12. For example, I might push someone down in order to get into a Best Buy before they do on the day after Thanksgiving (the American holiday of “Thanksgiving” – a day of giving thanks and showing gratitude – is ironically and problematically followed by the most greedy day of American culture, often called “Black Friday”).  From David Hume’s perspective, I experience my own greed and impatience; others experience, as witnesses, the action of my putting hands on someone else; and still others experience (probably the same people) that person falling down.  However, it would be too much to say that my greed and impatience caused the other person to fall down because we have no way to experience the causation between these events: event A being my dispositional state and event B being the person in front of me falling down.  Hume’s moral solution to these tricky ethical situations is found through his specification of sympathy as what our primary character disposition ought to be, and this is where Hume’s and Yoder’s moral reasoning part ways: Yoder specifies hope as the primary Christian virtue.  For Yoder, the virtue of hope displays the obedience that is necessary for living the Christian life.  However, it cannot be said that obedience – as portrayed in the virtue of hope – leads to a certain kind of result.  I might refuse to tackle someone in order to prevent a touchdown during an American football game.  From Yoder’s perspective, I experience my own intention to obey God by not violently hitting another player; others experience, as witnesses, my inaction of not using my body as a spear to tackle the player carrying the football (probably the coach and other defensive players); still, others experience (probably the spectators) that player scoring a touchdown.  However, it would be too much to say that my obedience toward God allowed or caused the other person to score a touchdown because we have no way to experience the causation between these events.  We simply make an inference, which cannot be proven, that my obedience through the exhibition of the virtue of hope allowed for the other player to score a touchdown.  In other words: Yoder displays Humean skepticism toward our knowledge of causation but turns to the virtue of hope, instead of the virtue of sympathy, to articulate what our dispositional nature ought to be once we recognize that we are truly “out-of-control” when it comes to the consequences of our actions.

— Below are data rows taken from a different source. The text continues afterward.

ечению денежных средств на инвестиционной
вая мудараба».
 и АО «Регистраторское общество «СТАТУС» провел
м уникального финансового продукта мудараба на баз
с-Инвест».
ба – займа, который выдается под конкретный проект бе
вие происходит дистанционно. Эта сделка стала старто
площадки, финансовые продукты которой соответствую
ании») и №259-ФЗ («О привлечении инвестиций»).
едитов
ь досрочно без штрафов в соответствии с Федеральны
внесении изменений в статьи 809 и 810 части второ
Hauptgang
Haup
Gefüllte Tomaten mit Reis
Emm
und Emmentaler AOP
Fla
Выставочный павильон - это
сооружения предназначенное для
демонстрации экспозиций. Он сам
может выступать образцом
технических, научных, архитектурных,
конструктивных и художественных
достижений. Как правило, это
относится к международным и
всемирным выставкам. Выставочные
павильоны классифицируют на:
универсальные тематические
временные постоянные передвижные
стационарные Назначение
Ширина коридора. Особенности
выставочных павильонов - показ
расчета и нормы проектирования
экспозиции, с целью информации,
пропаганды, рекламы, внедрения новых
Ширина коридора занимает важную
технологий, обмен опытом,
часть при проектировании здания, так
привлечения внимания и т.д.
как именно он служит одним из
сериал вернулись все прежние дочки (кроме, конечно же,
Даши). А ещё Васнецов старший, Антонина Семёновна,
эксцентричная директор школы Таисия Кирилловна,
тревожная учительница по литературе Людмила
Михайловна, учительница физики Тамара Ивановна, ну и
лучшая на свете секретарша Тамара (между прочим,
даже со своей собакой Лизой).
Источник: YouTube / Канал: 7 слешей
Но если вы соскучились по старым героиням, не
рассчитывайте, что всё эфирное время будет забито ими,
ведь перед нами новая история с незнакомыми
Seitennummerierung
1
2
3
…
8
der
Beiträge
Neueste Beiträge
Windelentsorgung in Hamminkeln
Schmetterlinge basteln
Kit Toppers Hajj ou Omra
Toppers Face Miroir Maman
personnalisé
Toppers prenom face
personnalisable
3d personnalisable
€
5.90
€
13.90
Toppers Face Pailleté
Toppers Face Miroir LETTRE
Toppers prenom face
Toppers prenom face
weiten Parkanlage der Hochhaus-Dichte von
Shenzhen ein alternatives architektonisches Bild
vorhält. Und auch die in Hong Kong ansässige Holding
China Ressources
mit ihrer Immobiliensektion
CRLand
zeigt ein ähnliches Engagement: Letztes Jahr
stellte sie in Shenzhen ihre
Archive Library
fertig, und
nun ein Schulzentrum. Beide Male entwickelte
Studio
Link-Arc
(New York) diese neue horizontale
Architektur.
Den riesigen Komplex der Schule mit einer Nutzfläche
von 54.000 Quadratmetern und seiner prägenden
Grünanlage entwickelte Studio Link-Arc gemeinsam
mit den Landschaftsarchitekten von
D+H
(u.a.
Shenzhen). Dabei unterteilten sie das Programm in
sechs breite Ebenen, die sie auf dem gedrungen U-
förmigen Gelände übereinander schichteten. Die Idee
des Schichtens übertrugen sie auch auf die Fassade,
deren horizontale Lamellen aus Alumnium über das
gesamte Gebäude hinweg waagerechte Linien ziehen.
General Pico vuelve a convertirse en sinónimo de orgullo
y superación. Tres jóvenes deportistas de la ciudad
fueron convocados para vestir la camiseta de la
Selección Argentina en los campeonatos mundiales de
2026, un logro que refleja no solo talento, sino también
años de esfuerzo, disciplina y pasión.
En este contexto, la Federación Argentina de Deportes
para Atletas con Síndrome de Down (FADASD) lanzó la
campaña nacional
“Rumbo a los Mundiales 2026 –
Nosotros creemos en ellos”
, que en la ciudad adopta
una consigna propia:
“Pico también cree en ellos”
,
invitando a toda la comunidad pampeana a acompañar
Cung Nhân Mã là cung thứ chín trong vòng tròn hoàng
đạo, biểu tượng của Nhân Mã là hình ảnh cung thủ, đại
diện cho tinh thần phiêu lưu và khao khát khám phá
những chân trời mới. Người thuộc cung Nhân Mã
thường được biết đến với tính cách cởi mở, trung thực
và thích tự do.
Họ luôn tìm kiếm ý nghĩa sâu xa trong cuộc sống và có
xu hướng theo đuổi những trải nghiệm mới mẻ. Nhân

13. See G. Scott Davis, Warcraft and the Fragility of Virtue: An Essay in Aristotelian Ethics, with a new Foreword by Jacob L. Goodson, (Eugene, OR: Wipf & Stock Publishers, 2010), 27-85.
14. Scott Davis writes, “Hope without faith is unreasonable; hope and faith without charity can become demonic” (Davis, Warcraft and the Fragility of Virtue, 77).  If this insight is right, and I think that it is, then the current task of Yoder scholars should concern explaining the role of “faith” and “charity” in Yoder’s virtue-centered reasoning.
15. I am grateful for the aid of the following people who helped improve the quality of my review: Morgan Elbot, Stanley Hauerwas, Adam Hollowell, Phil Kuehnert, Jackson Lashier, D. Stephen Long, Claire Partlow, Daniel Reffner, and Ashley Tate.